[Rows from a dataset]
********

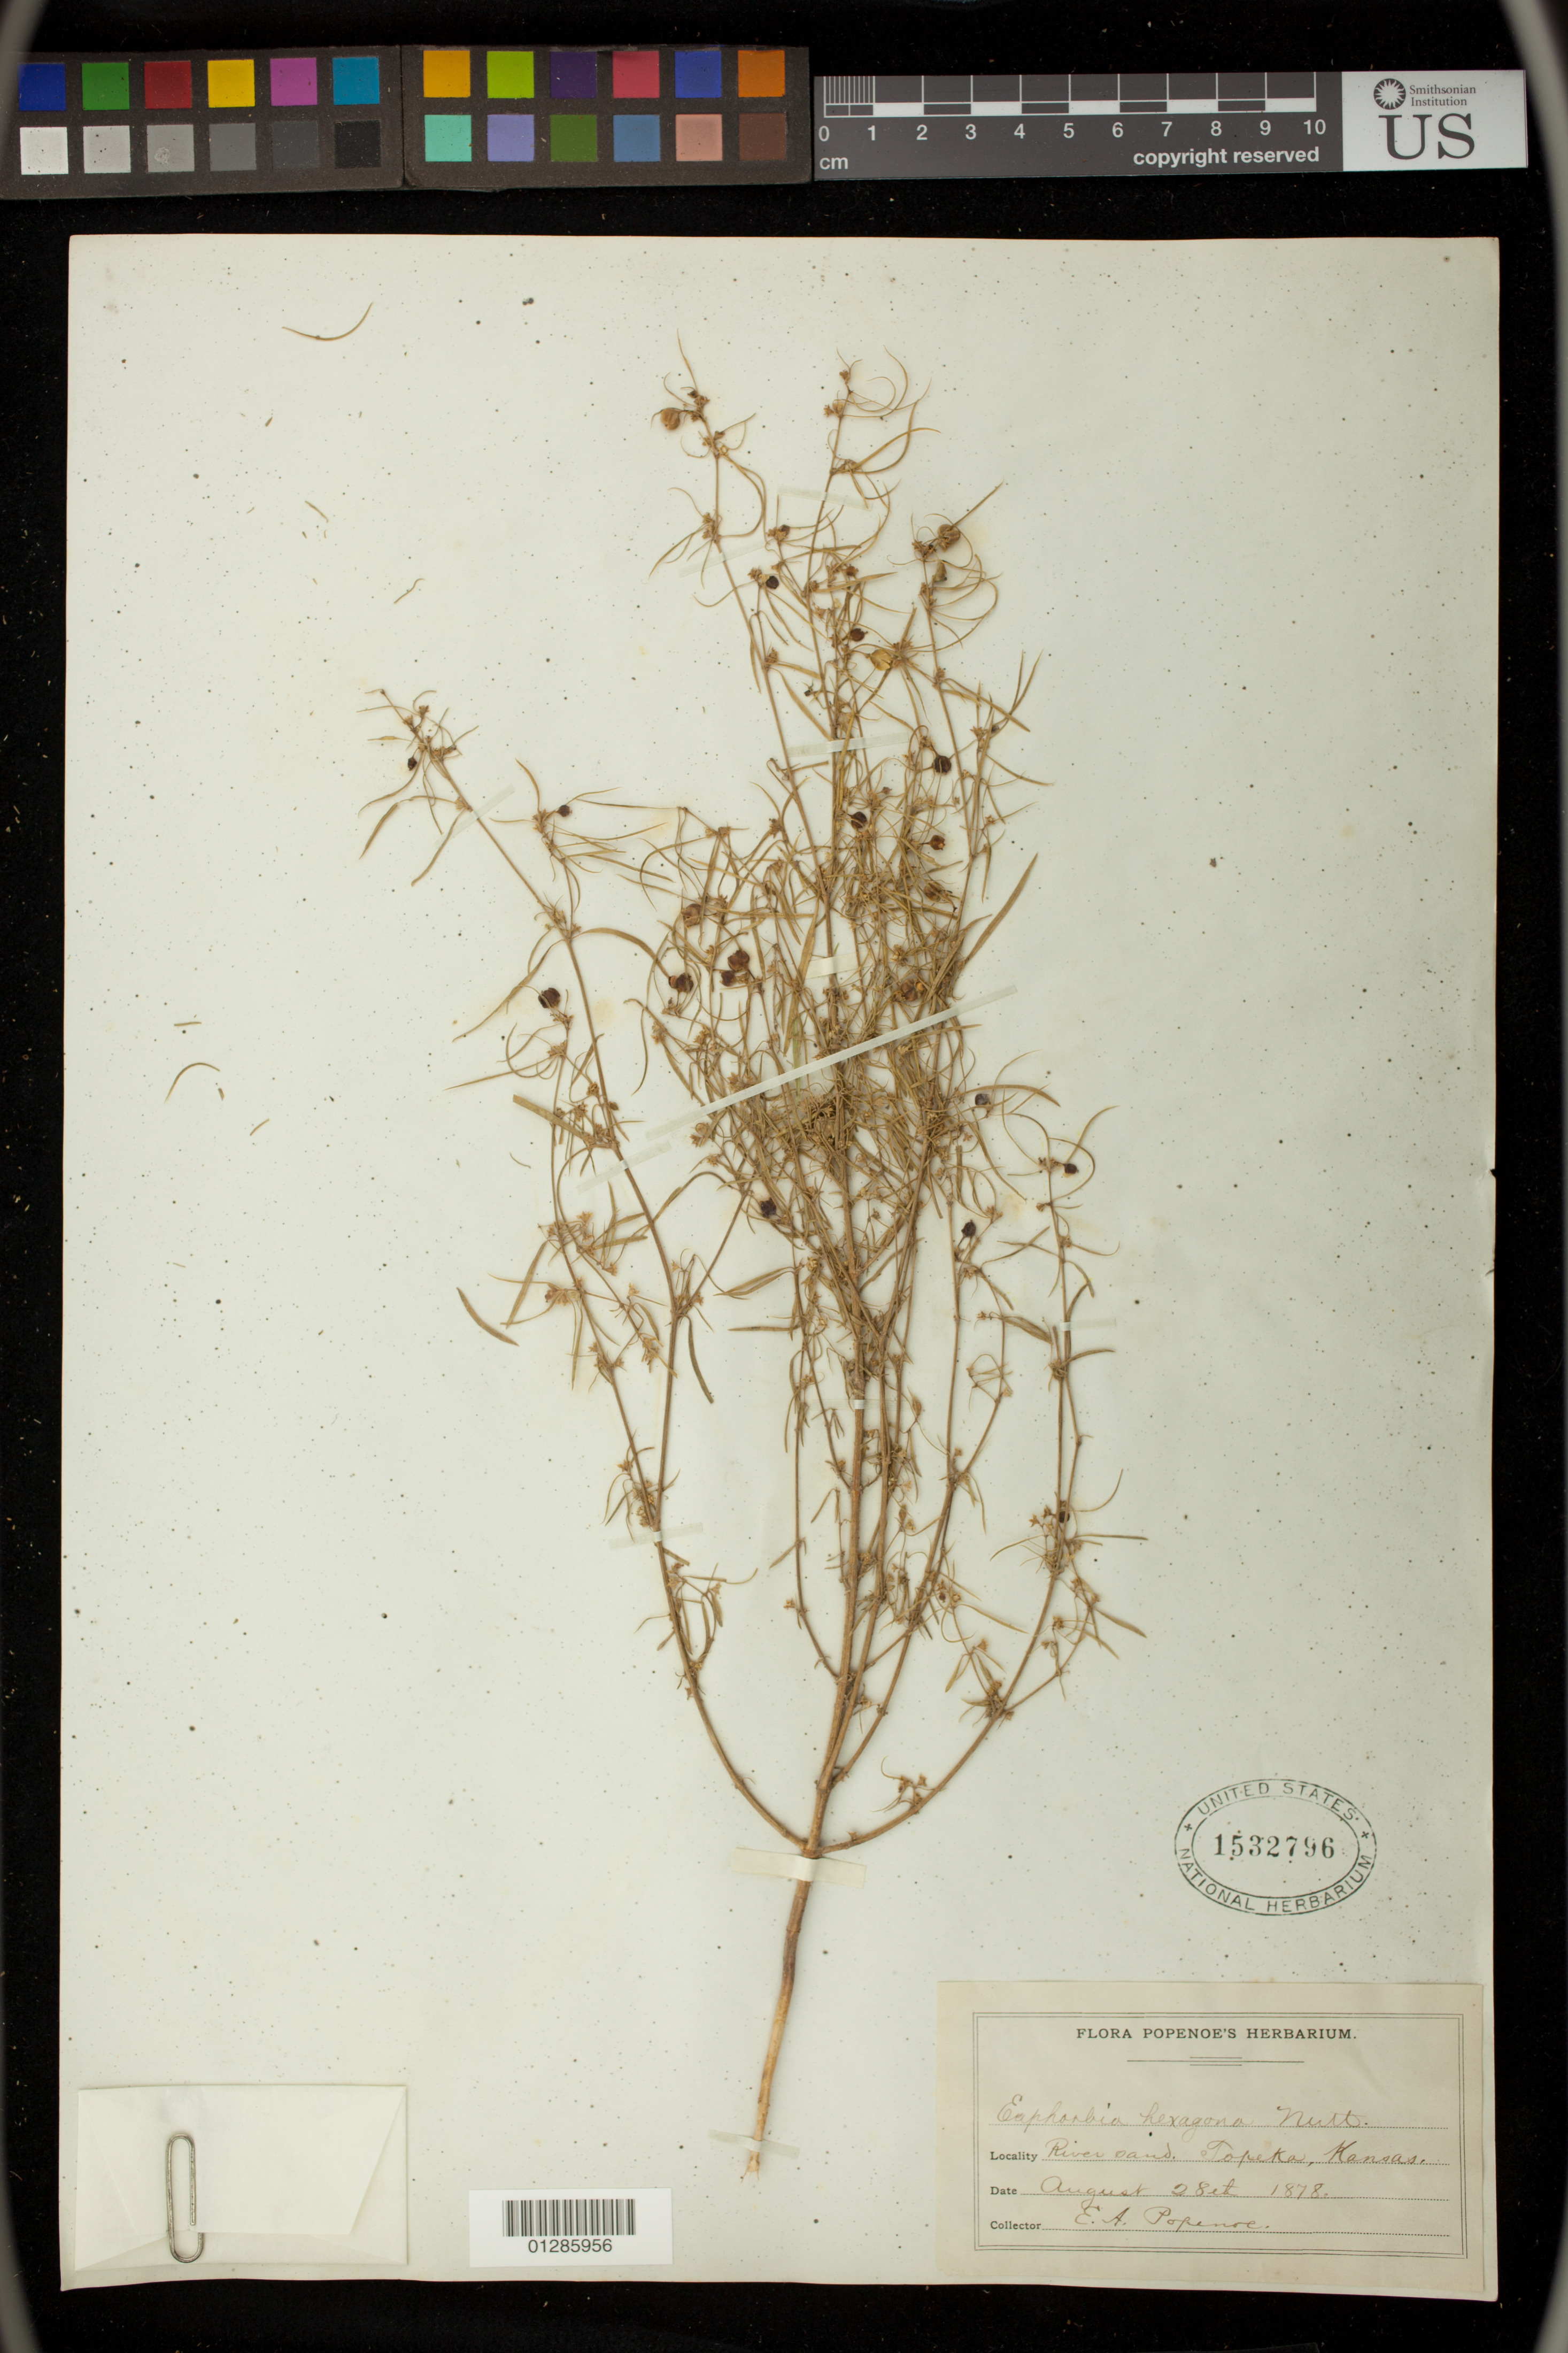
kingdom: Plantae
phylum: Tracheophyta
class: Magnoliopsida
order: Malpighiales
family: Euphorbiaceae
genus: Euphorbia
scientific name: Euphorbia hexagona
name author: Nutt. ex Spreng.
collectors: E. A. Popenoe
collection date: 1878-08-28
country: United States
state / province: Kansas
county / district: Shawnee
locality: Topeka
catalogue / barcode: US 1532796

********

## Directive
Please express the stretch of items from the line containing "collection date: 1878-08-28" through the end of the items as a two-column CSV with the headers field and value. Give one row per line, put both entries in quotation marks, and turn any line breaks into spaces.

## Solution
field,value
"collection date:","1878-08-28"
"country:","United States"
"state / province:","Kansas"
"county / district:","Shawnee"
"locality:","Topeka"
"catalogue / barcode:","US 1532796"